After going to the movie theater in Chinatown to see Tom Cruise and Cameron Diaz in "Knight and Day" we stopped at the crepe makers' stand and got snacks. Hubster had a chocolate and banana crepe as they were out of strawberries and I had their savory crepe with Swiss cheese. They make them right there in front of you so I snapped the crepe maker as he did his job, using the miracle of my cell phone camera. These were a very satisfying and filling treat, so much so, in fact, that we didn't finish them and brought half of each home for a tasty snack another time. And, by the way, this movie is a great date movie.
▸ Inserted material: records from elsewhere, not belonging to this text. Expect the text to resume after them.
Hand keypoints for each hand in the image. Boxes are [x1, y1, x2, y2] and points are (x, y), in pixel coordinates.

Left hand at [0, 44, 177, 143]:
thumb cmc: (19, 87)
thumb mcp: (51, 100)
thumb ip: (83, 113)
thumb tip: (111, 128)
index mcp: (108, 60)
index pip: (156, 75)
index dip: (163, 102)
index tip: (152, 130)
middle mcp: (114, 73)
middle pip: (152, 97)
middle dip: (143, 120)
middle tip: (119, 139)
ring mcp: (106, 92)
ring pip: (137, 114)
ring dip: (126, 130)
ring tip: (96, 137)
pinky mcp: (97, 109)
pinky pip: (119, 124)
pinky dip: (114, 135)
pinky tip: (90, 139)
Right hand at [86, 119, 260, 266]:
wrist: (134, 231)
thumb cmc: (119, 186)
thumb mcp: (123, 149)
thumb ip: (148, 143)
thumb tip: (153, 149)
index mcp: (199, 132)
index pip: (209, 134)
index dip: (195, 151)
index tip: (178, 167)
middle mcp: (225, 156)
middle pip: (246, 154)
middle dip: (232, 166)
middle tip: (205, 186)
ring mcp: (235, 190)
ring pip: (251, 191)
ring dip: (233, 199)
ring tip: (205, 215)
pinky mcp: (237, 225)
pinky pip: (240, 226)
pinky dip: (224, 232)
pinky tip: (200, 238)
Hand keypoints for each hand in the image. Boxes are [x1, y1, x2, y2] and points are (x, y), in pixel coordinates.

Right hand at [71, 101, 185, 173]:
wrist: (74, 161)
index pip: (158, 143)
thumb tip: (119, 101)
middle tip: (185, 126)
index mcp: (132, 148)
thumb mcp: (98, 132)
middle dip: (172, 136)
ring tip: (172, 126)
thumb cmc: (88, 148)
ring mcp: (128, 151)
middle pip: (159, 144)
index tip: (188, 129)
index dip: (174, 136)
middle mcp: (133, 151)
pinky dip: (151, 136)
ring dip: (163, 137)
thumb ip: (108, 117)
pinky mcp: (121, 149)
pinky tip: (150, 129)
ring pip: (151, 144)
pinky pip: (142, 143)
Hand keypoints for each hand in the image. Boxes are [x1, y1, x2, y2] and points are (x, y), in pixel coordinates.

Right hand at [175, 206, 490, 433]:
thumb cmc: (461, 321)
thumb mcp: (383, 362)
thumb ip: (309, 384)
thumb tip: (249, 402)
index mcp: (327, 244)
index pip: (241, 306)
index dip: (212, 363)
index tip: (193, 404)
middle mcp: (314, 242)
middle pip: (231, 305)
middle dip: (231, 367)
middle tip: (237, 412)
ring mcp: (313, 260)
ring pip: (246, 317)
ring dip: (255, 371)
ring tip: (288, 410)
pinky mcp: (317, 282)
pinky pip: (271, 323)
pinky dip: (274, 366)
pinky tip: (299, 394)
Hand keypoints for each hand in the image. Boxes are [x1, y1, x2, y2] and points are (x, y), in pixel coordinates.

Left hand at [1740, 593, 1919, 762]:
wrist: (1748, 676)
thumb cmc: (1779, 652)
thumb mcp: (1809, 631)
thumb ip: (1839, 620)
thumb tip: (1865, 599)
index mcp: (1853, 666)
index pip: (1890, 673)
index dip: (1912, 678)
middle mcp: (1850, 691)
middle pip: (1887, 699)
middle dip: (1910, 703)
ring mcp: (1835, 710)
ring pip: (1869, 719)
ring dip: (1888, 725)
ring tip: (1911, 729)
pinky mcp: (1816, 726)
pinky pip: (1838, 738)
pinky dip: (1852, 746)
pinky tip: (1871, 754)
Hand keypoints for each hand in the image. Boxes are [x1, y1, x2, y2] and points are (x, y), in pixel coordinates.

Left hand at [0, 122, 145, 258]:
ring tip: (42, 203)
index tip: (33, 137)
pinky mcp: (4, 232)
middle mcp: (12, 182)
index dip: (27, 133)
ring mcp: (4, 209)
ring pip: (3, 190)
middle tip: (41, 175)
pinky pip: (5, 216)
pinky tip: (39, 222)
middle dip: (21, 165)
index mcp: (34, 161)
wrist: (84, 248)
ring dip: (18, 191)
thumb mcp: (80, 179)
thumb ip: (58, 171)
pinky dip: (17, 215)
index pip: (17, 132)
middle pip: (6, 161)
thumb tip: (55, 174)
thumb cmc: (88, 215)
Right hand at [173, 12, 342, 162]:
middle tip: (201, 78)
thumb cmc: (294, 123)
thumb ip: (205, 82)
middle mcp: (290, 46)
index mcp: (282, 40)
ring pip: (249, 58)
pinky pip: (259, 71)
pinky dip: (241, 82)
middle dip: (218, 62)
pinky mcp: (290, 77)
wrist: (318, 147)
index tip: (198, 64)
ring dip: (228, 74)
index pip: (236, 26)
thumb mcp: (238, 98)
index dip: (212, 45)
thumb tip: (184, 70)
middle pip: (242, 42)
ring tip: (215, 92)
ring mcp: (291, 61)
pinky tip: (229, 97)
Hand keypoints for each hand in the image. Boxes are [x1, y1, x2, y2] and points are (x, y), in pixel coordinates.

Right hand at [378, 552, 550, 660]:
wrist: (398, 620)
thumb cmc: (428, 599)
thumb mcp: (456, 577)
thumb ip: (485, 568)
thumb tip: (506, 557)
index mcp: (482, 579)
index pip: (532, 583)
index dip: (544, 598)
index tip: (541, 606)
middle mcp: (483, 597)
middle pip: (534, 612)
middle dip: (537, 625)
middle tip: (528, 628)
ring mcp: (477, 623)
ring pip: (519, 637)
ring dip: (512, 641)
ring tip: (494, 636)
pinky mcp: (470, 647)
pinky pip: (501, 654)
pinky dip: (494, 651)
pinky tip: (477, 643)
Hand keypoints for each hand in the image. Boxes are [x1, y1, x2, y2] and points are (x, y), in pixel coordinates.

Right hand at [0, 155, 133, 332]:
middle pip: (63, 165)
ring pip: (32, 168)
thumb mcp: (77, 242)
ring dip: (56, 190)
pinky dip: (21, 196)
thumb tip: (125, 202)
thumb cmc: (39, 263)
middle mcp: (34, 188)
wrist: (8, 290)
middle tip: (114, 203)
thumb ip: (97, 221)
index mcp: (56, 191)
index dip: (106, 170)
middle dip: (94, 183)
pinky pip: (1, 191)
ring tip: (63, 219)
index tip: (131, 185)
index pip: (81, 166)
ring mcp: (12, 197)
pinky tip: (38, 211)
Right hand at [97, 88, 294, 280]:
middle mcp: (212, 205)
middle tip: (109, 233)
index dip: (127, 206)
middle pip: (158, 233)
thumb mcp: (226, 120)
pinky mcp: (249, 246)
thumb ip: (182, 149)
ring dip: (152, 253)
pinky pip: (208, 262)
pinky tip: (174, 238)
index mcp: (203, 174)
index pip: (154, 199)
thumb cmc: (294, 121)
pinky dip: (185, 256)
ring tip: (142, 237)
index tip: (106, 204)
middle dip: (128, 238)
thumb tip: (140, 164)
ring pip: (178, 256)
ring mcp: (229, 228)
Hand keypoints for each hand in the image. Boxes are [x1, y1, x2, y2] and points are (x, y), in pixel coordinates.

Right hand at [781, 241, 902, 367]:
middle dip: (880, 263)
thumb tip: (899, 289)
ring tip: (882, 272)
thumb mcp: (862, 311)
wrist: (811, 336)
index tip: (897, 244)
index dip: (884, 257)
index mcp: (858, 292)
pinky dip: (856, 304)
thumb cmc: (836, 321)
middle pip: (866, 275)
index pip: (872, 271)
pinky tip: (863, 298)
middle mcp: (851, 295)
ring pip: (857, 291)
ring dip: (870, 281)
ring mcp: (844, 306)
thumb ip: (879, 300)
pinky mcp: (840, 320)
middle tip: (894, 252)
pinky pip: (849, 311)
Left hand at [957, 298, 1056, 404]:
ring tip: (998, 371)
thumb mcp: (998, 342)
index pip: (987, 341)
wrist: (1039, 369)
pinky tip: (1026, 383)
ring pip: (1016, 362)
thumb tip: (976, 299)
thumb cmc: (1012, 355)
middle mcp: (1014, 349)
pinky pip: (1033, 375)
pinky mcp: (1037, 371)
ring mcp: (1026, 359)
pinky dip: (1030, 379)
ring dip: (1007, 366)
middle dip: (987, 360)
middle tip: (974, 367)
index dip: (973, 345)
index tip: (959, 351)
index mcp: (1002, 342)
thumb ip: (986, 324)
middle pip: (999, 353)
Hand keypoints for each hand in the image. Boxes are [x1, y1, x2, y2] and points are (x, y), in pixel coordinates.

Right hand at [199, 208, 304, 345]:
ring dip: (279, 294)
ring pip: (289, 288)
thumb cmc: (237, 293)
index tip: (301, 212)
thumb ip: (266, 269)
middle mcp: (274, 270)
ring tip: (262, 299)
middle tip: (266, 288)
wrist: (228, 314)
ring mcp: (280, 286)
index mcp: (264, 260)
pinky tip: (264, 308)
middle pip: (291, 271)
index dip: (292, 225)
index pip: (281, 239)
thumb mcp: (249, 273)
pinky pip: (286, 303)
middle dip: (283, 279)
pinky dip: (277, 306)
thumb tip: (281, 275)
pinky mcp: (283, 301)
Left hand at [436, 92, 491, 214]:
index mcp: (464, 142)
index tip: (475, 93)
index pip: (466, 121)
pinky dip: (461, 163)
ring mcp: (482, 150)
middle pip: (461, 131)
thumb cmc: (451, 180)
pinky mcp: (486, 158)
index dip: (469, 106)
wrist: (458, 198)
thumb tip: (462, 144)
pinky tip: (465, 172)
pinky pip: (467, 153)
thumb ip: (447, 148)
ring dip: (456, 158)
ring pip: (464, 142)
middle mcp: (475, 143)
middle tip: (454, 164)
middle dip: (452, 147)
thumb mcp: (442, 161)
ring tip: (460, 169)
Totally ridiculous violence where in extended gun fights only the bad guys die, and some incredible chase scenes including dodging a bull run. Not a bad spoof of James Bond action flicks, only in this one the dame doesn't die and in fact rescues the agent. Whoops! Have I given the plot away?

Monday, June 28, 2010

Not Your Typical Watergate

It took me 45 minutes on the bus this morning to get to work because of some tie-up along H Street NW just before Chinatown, but it did give me time to look out the window and notice how the building height limitation in D.C. (less than 10-21 storeys?) means that the streets haven't become canyons and you don't get the sense of being in a "downtown" area. That is, since all the buildings for the several square miles of DC are about the same height, there is no concentration of sky-scrapers. By the way I love the french word for skyscrapers (les gratte-ciels). All the streets have the about the same height and the a rchitecture is quite varied. The Kennedy Center and the Watergate apartment buildings are examples of older styles of "modern" architecture subject to the same limitation and I snapped them together recently using the miracle of a cell phone camera.. However, now there's a lot more glass and modern buildings than when I first came to DC 25 years ago. There's still  lots of older brick and stone buildings and quite a few churches scattered about downtown but it's changing. Apparently, at one time, the churches were the tallest buildings in town! Chinatown is always interesting as that corner is looking more and more like New York City with the live video screens and huge crowds crossing the road and the general hurly-burly there. I do remember when that section of the city was quite run-down and bedraggled, that is, before they built Verizon (used to be MCI) Center and restored some of the buildings on 7th street. Growth and change is not so strange when its incremental!